Kimchi Scallion Latkes

developed for The Kitchn

Although I’m Korean American, I grew up in a mostly Jewish neighborhood where I looked forward to eating latkes every Hanukkah. I’ve never met a potato dish I didn’t love, and I especially love latkes in all shapes and sizes — whether they’re thick, meaty pucks or thin, shatteringly crisp lacey wisps.

These kimchi scallion latkes are my take on the latkes I loved, inspired by the Korean banchan gamja bokkeum, which are stir-fried potato matchsticks. Swapping out the more commonly used onion for kimchi in the latkes adds a whole new level of flavor — the sour funk of the kimchi mellows and transforms as it caramelizes in the oil, pairing perfectly with the crispy potato. They’re super simple but incredibly special.

Serves 4-6

 

Ingredients

2 large russet potatoes (about 10 ounces each)

1 cup drained Napa cabbage kimchi

4 medium scallions

1 large egg

1/4 cup potato starch

1 teaspoon kosher salt

1/4 teaspoon freshly ground black pepper

1/4 cup canola oil, plus more as needed

Applesauce and sour cream, for serving (optional)


Directions

Peel 2 large russet potatoes. Cut into pieces that will fit through the feed tube of a food processor. Shred through the shredding dish of a food processor (about 4 cups). (Alternatively, grate on the large holes of a box grater.)

Transfer to a double layer of cheesecloth or clean kitchen towel. Gather up the sides to form a bundle. Working over a sink and using your hands, squeeze out as much liquid as possible. Set aside still in the bundle while you prepare the remaining ingredients.

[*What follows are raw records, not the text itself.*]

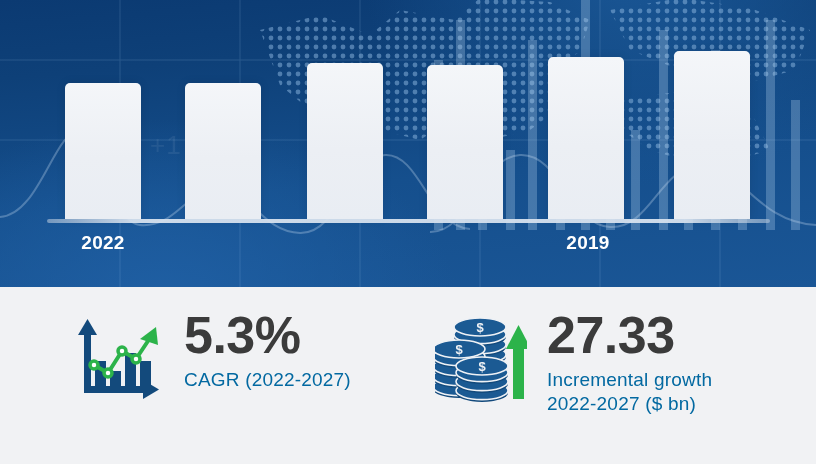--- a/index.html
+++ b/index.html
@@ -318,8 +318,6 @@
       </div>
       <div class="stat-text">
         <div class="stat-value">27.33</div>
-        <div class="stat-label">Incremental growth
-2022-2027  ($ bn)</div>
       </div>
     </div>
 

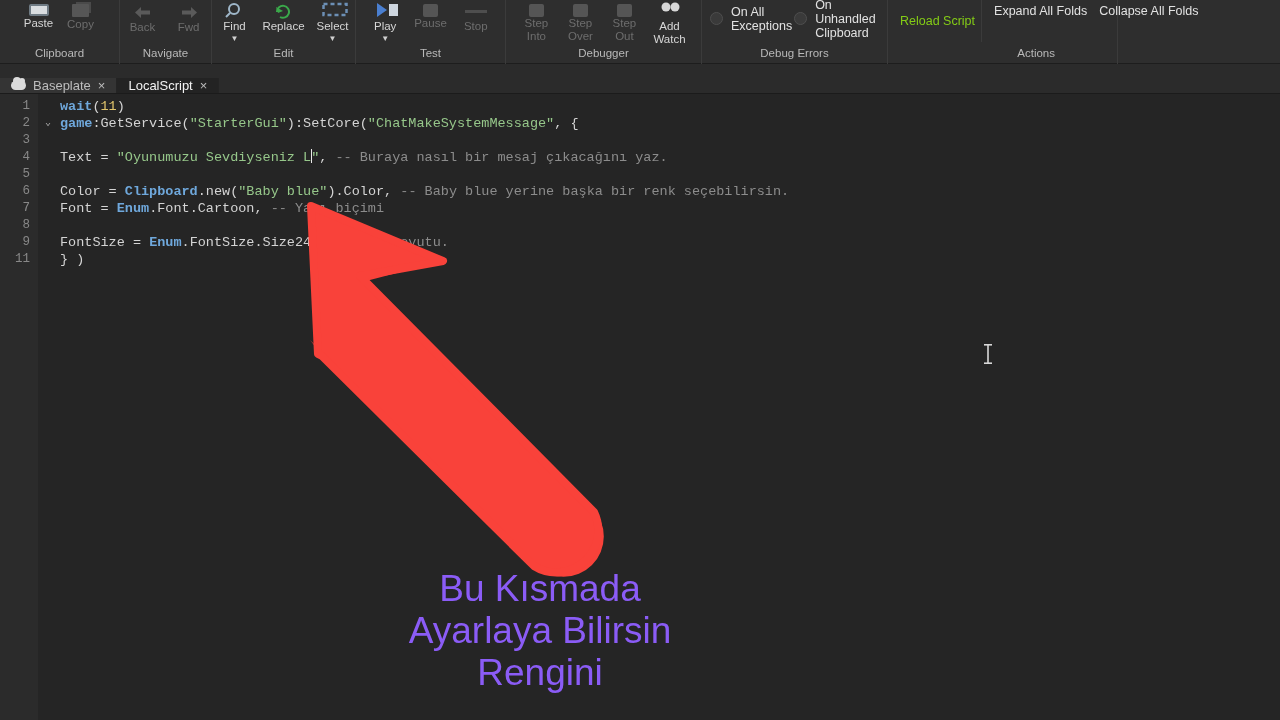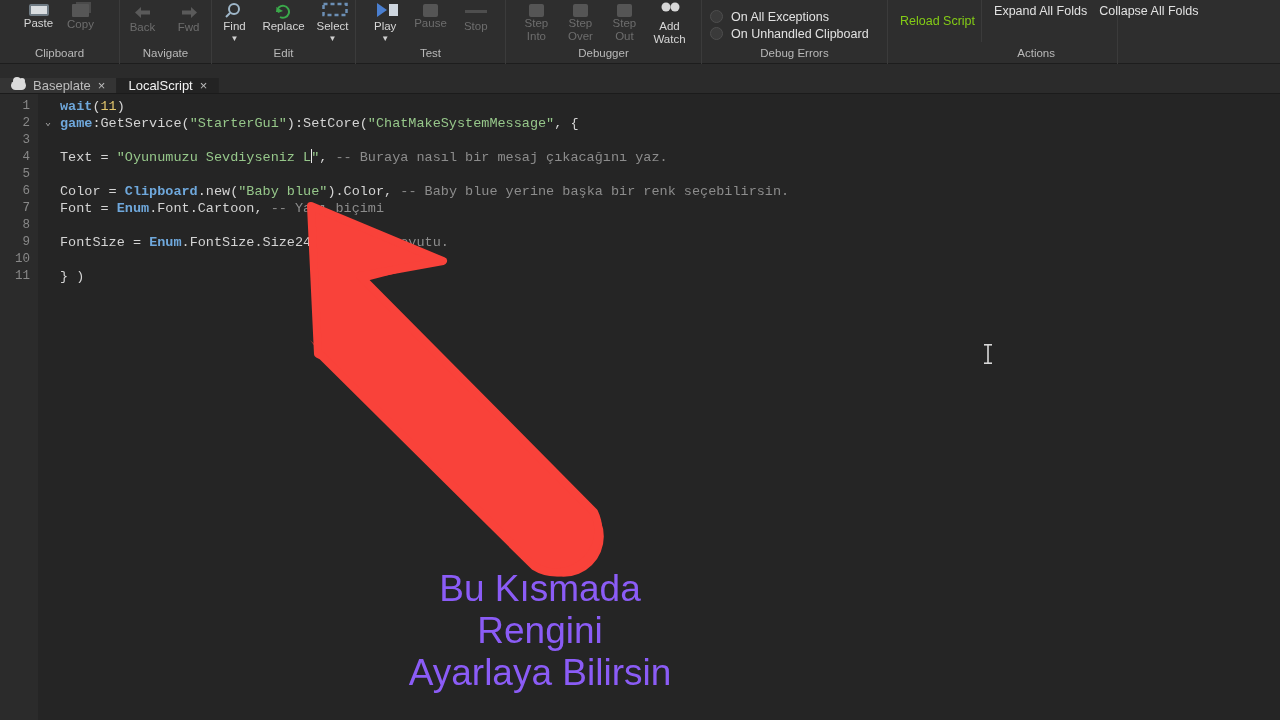--- a/index.html
+++ b/index.html
@@ -287,7 +287,7 @@
     </div>
 
     <div class="ribbon-group" style="width:186px">
-      <div class="rg-items" style="flex-direction:column;justify-content:space-between;padding-top:8px">
+      <div class="rg-items" style="flex-direction:row;justify-content:space-between;padding-top:8px">
         <div class="dbg-row">
           <span class="radio-dot"></span>
           <span>On All Exceptions</span>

Thinly slice 1 cup drained Napa cabbage kimchi into matchsticks of a similar size to the shredded potatoes. Cut 4 medium scallions crosswise into 2-inch pieces, then thinly slice lengthwise; place in a large bowl.

Squeeze the potato bundle once more to remove as much liquid as possible. Transfer the potatoes to the bowl of scallions. Place the kimchi in the same cheesecloth or kitchen towel and squeeze the excess liquid out of the kimchi.

Add the kimchi, 1 large egg, 1/4 cup potato starch, 1 teaspoon kosher salt, and 1/4 teaspoon black pepper to the bowl. Mix with your hands until combined.

Heat 1/4 cup canola oil in a large nonstick or cast iron skillet over medium heat until shimmering. Drop 4 (1/4-cup) scoops of the potato mixture into the pan, spacing them evenly apart. Pat each one into a rough 3-inch round. Fry until well-browned on the bottom, 3 to 5 minutes. Flip the latkes and fry until crisp and well-browned on the second side, 3 to 5 minutes more.

Transfer to a platter, or keep warm on a baking sheet in a 200ºF oven. Fry the remaining potato mixture, adding more oil to the pan as needed between batches. Serve with applesauce and sour cream if desired.